Feature	DC Compiler	RTL Compiler
Target Audience	General-purpose synthesis	Emerging tool
Strengths	Extensive technology library and optimization options	Fast synthesis engine
Weaknesses	Limited support for advanced features	Relatively new tool
Synthesis Engine	Classic two-pass engine	Modern multi-pass engine
Memory Management	Heap-based memory management	Stack-based memory management
Constraints	Extensive support for SDC constraints	Limited support for SDC constraints
Scripting Interface	Tcl scripting language	Python scripting language
Cost	More expensive	Less expensive
Availability	Available on multiple platforms	Primarily available on Windows

Using DC Compiler for Synthesis Flow

DC Compiler is widely used in the industry due to its robust features and extensive library support. Here's a basic flow for using DC Compiler:

Design compiler Flow

DC starts with Develop your RTL ,Here's some rule to prepare your RTL to pass synthesis. 

Modified RTL

What's the Non synthesizable statements in verilog?

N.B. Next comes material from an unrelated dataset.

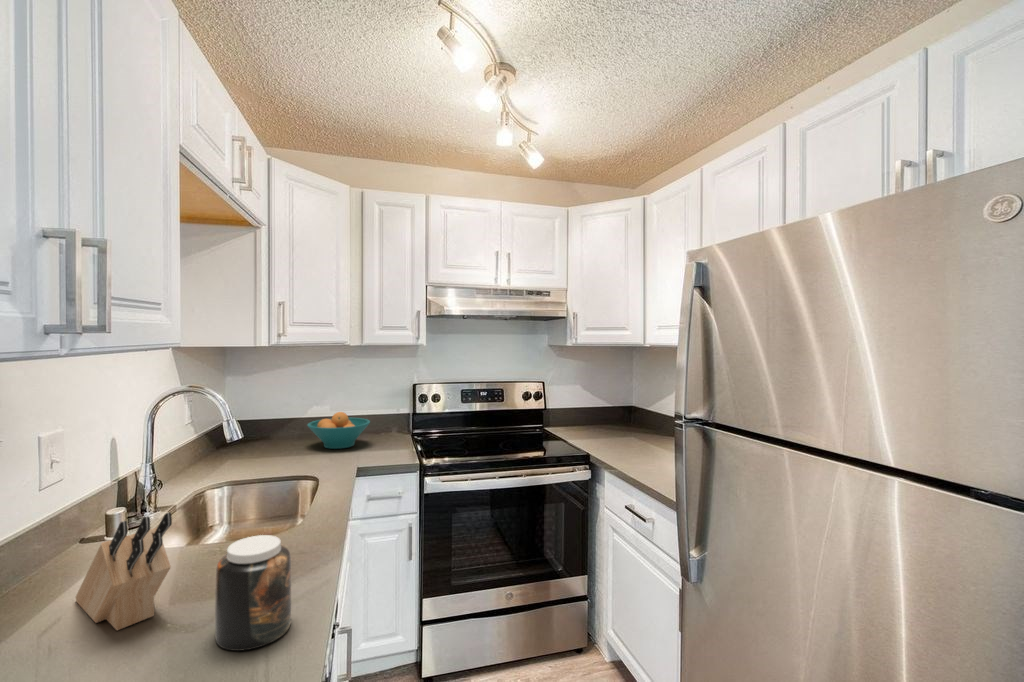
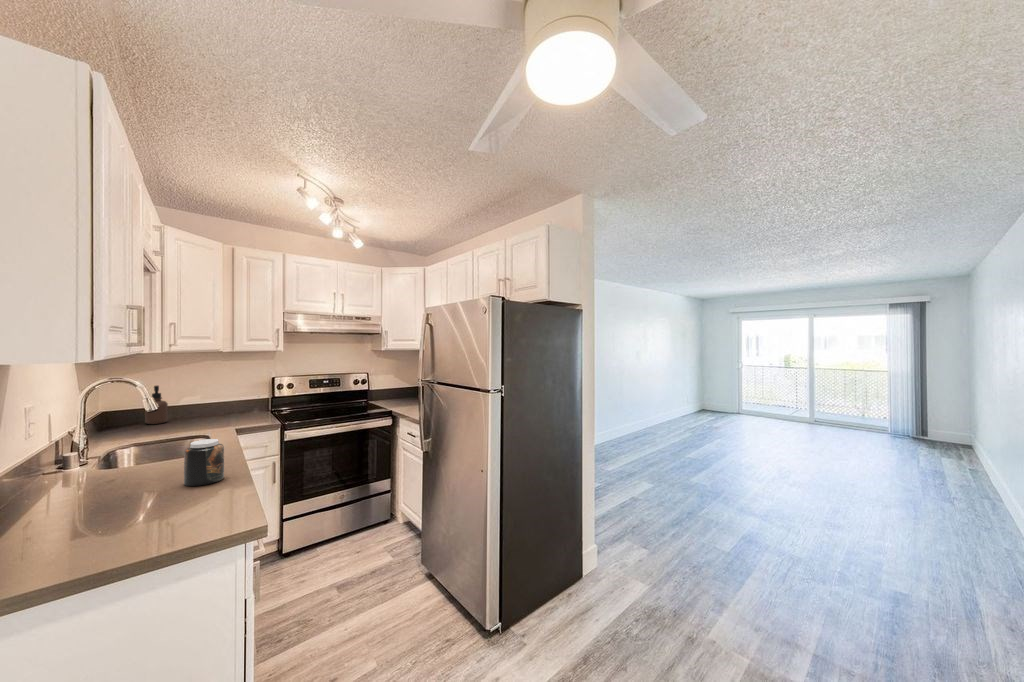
soap dispenser: none [259,391,285,446] -> present [145,386,168,424]
fruit bowl: present [307,412,370,449] -> none [189,397,240,422]
knife block: present [76,512,172,630] -> none [80,431,155,491]

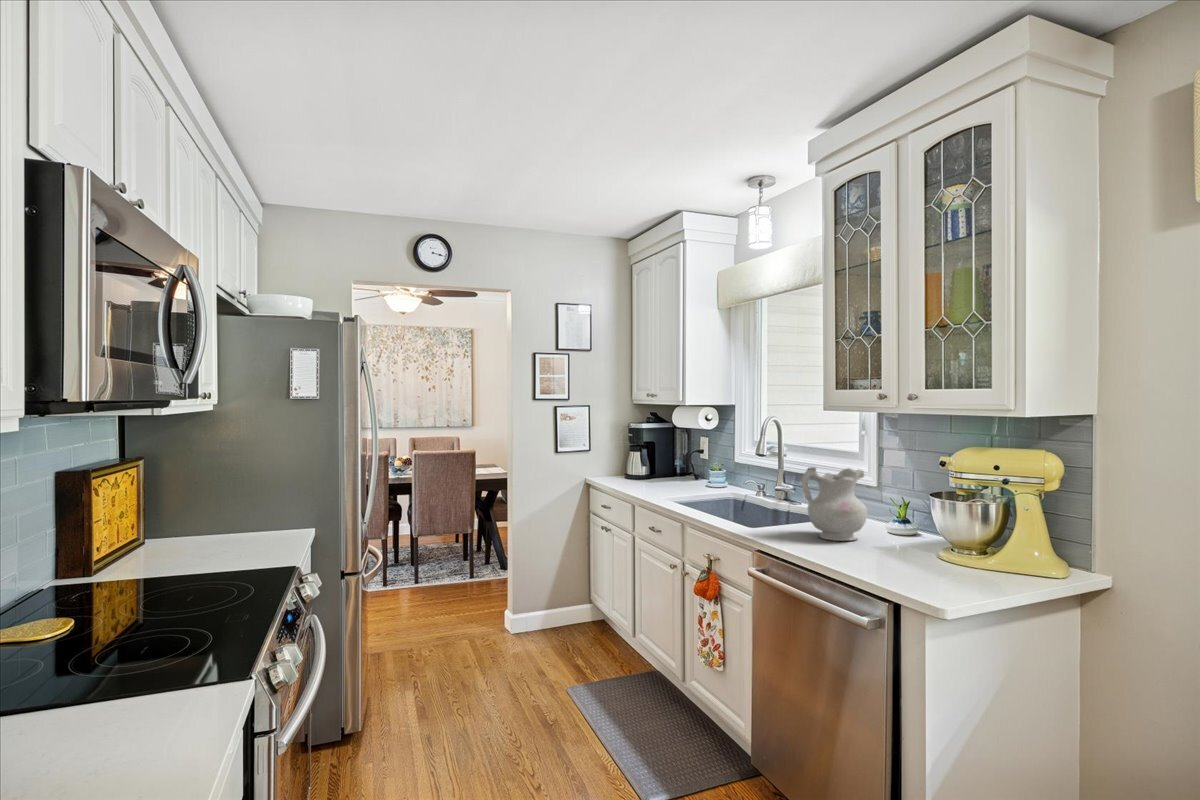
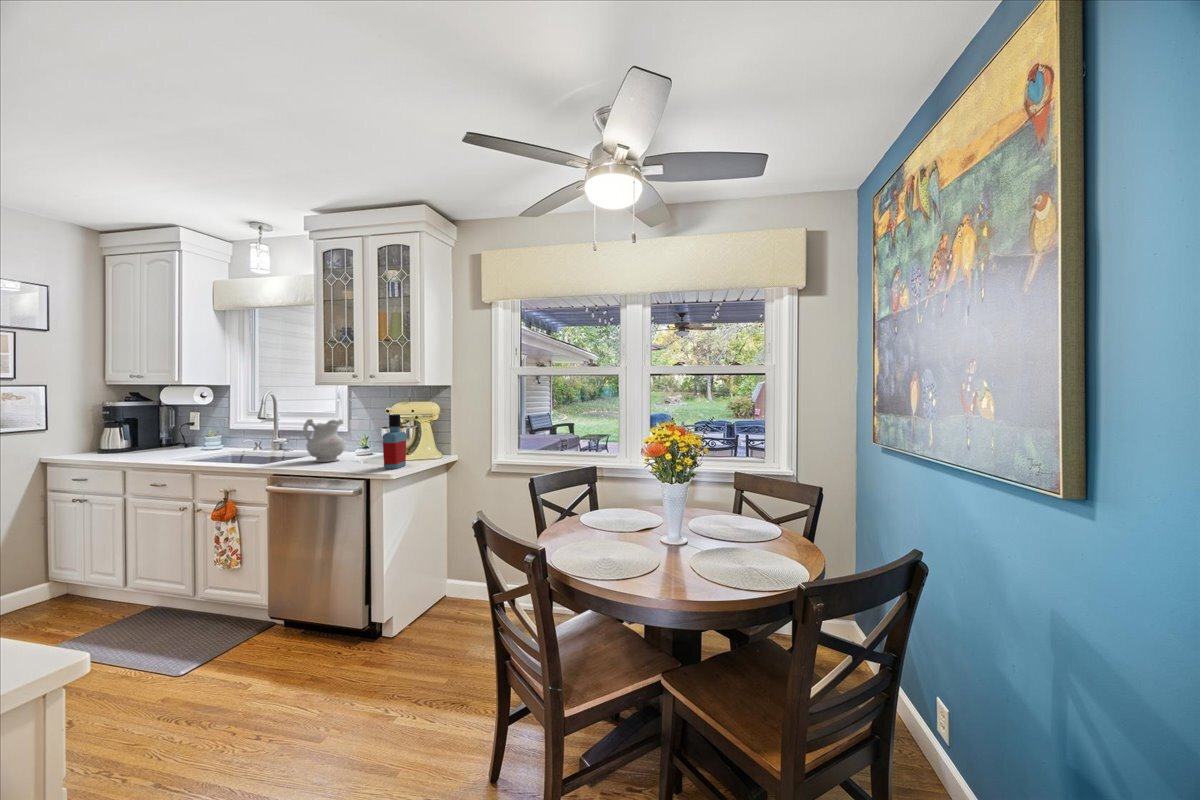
bottle: none [926,476,979,590] -> present [382,415,407,469]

 In your RTL code you have to check  Non synthesizable statements.

Develop Your RTL

• Ensure your RTL code is ready for synthesis by removing non-synthesizable statements.
• Non-synthesizable statements in Verilog include delays (# time), primitives, tasks, ===, !==, initial block, release, and force.

Instantiate I/O Cells:

• If working on a die (not just the core), instantiate the I/O cells and connect the logic pins.Example: Dual-Driving Regular I/O Cell with Schmitt Trigger Input and Enable-Controlled Pull-Down Resistor you need to instantiate the io cells and connect the logic pin if you are working on die not core only

input & output pad

Here's the truth table for how to configure the programmable pins

The OEN (output enable) control pin I→ PAD

The IE (Input enable) control pin PAD→ C

Here’s an example of how to instantiate and connect the I/O cell as an input, along with the necessary connections for control pins using tiehigh and tielow cells:

        
wire logic0;   
wire logic1;

// Instantiate the tiehigh and tielow cells to generate logic levels
TIEH tie_H (
    .Z(logic1)  // Connects to logic 1
);

TIEL tie_L (
    .ZN(logic0) // Connects to logic 0
);

// Instantiate the I/O pad and configure it as an input
iopad_instance PAD_name (
 .PAD(Input_name),// External input pad
 .C(pin_to_core_name),// Connects to the core logic
 .IE(logic1),// Input enable tied to logic 1 (enabled)
 .OEN(logic1),// Output enable tied to logic 1 (disabled)
 .I(logic0),// Input to pad tied to logic 0 (unused it's configured as input)
 .DS(logic0),// Drive strength tied to logic 0 (unused in input configuration)
 .PE(logic0) // Pull enable tied to logic 0 (no pull-up or pull-down)
);

// Instantiate the macro or IP block
macro_circuit macro_name (
    .inputs(),  // Connect your specific inputs here
    .output()   // Connect your specific outputs here
);    
        
    

Explanation:

1. Tiehigh and Tielow Instantiation:

   • TIEH generates a logic high (1) signal, connected to the wire logic1.
   • TIEL generates a logic low (0) signal, connected to the wire logic0.

2. I/O Pad Configuration:

   • The I/O pad instance (iopad_instance) is configured as an input.
   • The control signals IE (Input Enable) and OEN (Output Enable) are both tied to logic 1 using tie_H, which enables the input functionality and disables the output.
   • Other signals (I, DS, PE) are tied to logic 0 using tie_L, as they are not needed for an input configuration.

3. Macro or IP Block Instantiation:

   • Finally, instantiate the macro or IP block and connect its inputs and outputs according to your design specifications and datasheet.